**TEXT SECTION**
──────────

The back story, at this point, is that I've been through this before when I was 5 and had recently put it to bed with my dad. Like in the last six months. That was a cool silver lining of The Girl. She gave me some good perspective and great energy to go visit him and let all the bad stuff go because I was pretty much belligerently beside myself with happiness. Euphoria is dangerous. Pro tip. So, to go through this at 32 makes you feel like an asshole. Life is supposed to be like this: High School, College, Meet someone, Get married, Have babies, Grow old together. It's not for me. The last three years have felt like I'm walking through a stumbling block factory during an earthquake in a rain storm while wearing roller skates and sponge pants. My dysfunctional family was the last thing holding it together. There was always some solace when I was around them in almost any situation. They were my rock.

So, I paused the movie and did the phone call. Breaking down a couple of times. There is nothing masculine about a 32 year old man breaking down, but you know what, people do it. It's real life. Halfway through the phone call I was severely disappointed that I didn't have a cigarette and self-medicating was out of the question as I had cleared my apartment of any type of booze this last weekend. That's the point where you realize there is nothing you can do and every mental direction that you turn in your head has a locked door in front of it. In fact, on the locked door is a picture of you in a precarious position to just add a little guilt to the situation. It's so you can turn it around on yourself and kick your ass while you're at it.

──────────

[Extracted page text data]
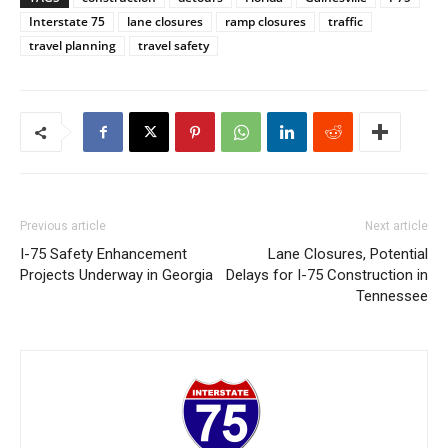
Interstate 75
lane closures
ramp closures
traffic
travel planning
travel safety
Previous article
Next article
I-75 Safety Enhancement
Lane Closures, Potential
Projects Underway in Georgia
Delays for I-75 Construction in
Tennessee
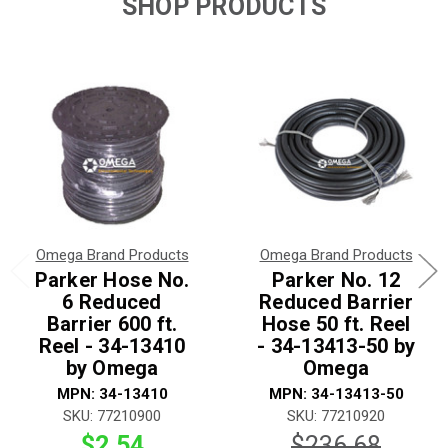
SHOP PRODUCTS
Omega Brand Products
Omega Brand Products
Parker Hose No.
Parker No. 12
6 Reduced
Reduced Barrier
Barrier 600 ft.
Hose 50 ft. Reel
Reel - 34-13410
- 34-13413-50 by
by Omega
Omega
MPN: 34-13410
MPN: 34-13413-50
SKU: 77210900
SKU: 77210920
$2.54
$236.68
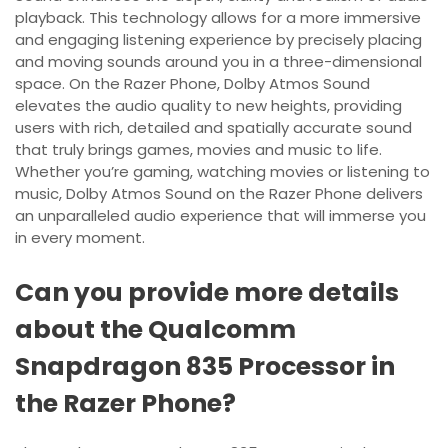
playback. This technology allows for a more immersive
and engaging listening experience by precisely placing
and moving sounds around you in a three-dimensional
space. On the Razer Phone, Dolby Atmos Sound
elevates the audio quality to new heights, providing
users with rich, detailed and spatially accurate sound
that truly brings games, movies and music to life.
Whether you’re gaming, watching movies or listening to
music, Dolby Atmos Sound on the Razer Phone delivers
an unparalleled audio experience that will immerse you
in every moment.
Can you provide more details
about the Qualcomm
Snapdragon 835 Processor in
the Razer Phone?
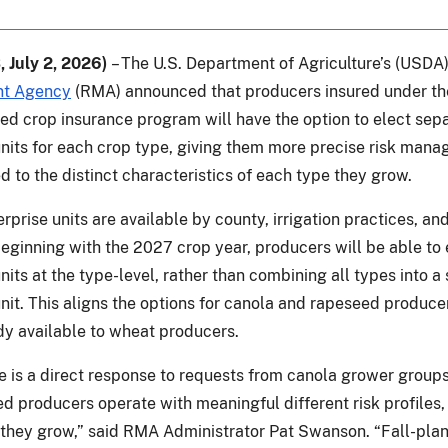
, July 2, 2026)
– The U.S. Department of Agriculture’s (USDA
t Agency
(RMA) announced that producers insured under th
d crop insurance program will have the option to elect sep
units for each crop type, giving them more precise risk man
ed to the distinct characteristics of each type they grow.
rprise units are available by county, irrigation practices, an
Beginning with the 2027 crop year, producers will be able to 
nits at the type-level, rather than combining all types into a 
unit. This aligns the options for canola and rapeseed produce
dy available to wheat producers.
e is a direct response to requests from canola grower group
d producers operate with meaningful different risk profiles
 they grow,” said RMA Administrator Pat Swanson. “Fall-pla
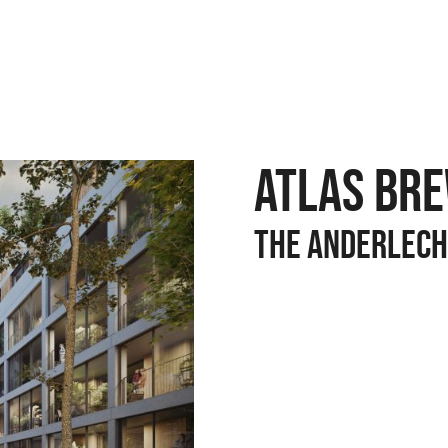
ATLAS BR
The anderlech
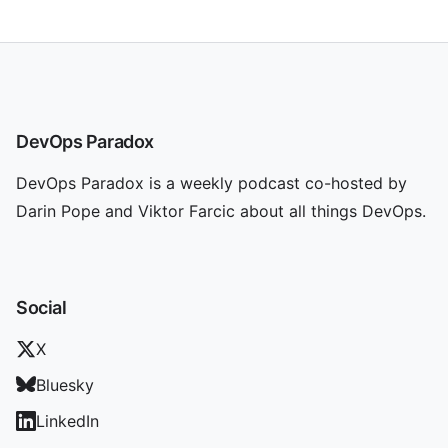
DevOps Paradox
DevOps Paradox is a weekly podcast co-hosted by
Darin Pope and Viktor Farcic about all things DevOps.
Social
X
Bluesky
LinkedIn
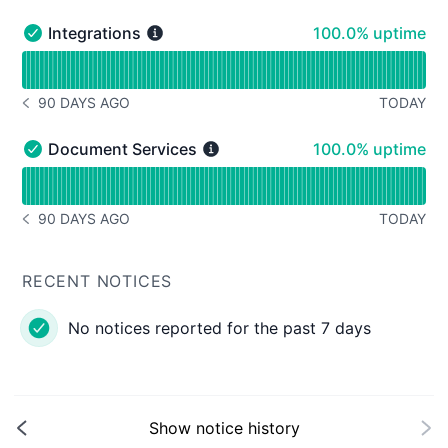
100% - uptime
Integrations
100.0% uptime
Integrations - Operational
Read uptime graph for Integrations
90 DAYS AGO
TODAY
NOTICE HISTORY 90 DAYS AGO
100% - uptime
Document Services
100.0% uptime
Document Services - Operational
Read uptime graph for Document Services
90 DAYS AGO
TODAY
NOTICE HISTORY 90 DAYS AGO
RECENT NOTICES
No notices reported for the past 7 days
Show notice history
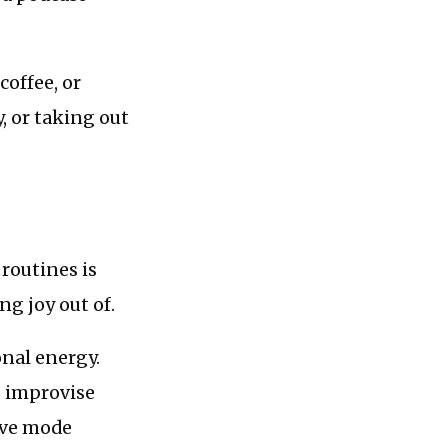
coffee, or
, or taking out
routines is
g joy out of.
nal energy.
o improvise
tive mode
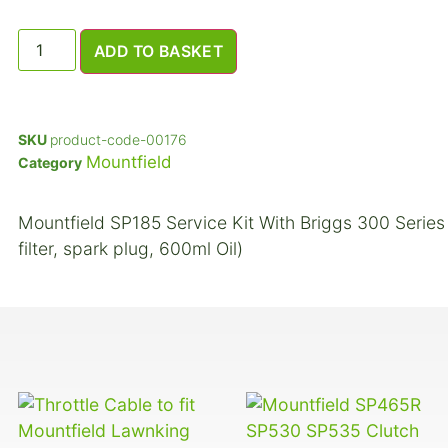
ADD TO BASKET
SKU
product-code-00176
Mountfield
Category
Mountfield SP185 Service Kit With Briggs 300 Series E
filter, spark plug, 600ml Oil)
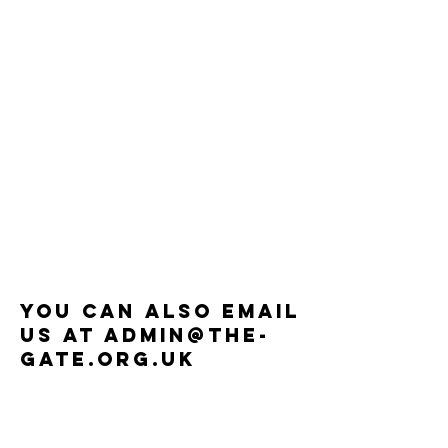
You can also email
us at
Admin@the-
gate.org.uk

──────────

**INSTRUCTIONS**
[1] In the personal essay, what had the writer cleared out of the apartment the weekend before the phone call?
[2] Do these statements agree with the personal essay? (a) The writer first went through this at age 5. (b) The writer had a cigarette during the phone call. (c) The writer paused a movie to make the phone call.
[3] Write the next part of the personal essay, picking up after its final sentence.

**RESPONSES BY ITEM NUMBER**
[1] Any type of booze.

[2]
(a) Yes: "I've been through this before when I was 5."
(b) No: "I was severely disappointed that I didn't have a cigarette."
(c) Yes: "So, I paused the movie and did the phone call."

[3]
She said that it's nothing permanent and they had talked about it for a while now and she was just unhappy. I feel horrible for both of them and just want them to be happy, but it's a situation that is so incredibly out of your control that it's a little ridiculous. On top of that, how the fuck can you help someone else when you are having a hard time helping yourself?

We finished the phone call after about an hour and I hung up the phone and just kind of stared at the wall for a while hoping that my Saturn would somehow rise before everything became too much. I think that's astrological or at least lifted from Tool lyrics. I wanted really bad to talk to someone about it and realized that I had no one. It was as alone as I have felt in a long time. I texted the oldest friend that I have and he stepped up and called me to talk about it, which was very nice. The coolest thing through the whole situation is that my kill switch engaged. No bar. No booze. No running from the problem at hand. It was just a mental list of bulletpoints of the reasons that were causing me to think that a drink might make things better. It doesn't. Then, going beyond the bulletpoints and realizing the real reasons and fears that were buried underneath them.

At this point, however, I just want to let it all go. I never want to go home again. No Thanksgiving. No birthdays. No Christmas. No anything. I don't want to go there anymore. I want to withdraw into my own deal and just not deal with chasing the ideals that are absolutely impossible for me to attain. Nothing is "normal" and there are others that have it much worse than I. That doesn't make it better, but it rains on my pity parade. The world waits for no one and I've already been sandbagging for long enough now.

Had to get that off my chest. I apologize completely and everything is what it is. That's all it can ever be. May have to browse some therapists today. It all just feels very overwhelming. That's a big deal. I hate therapy. Duh!

Monday, October 08, 2007

You Can't Ever Go Home.

Friday, I went to the East Bay to visit Pappy. It's approximately 40 miles and it took me an hour and forty minutes to get there from the Peninsula. By the time I got to his house, I was ready to kill something. I really cannot understand how people can do that everyday. It's, perhaps, the number one reason that I'm never going to move back to the city again.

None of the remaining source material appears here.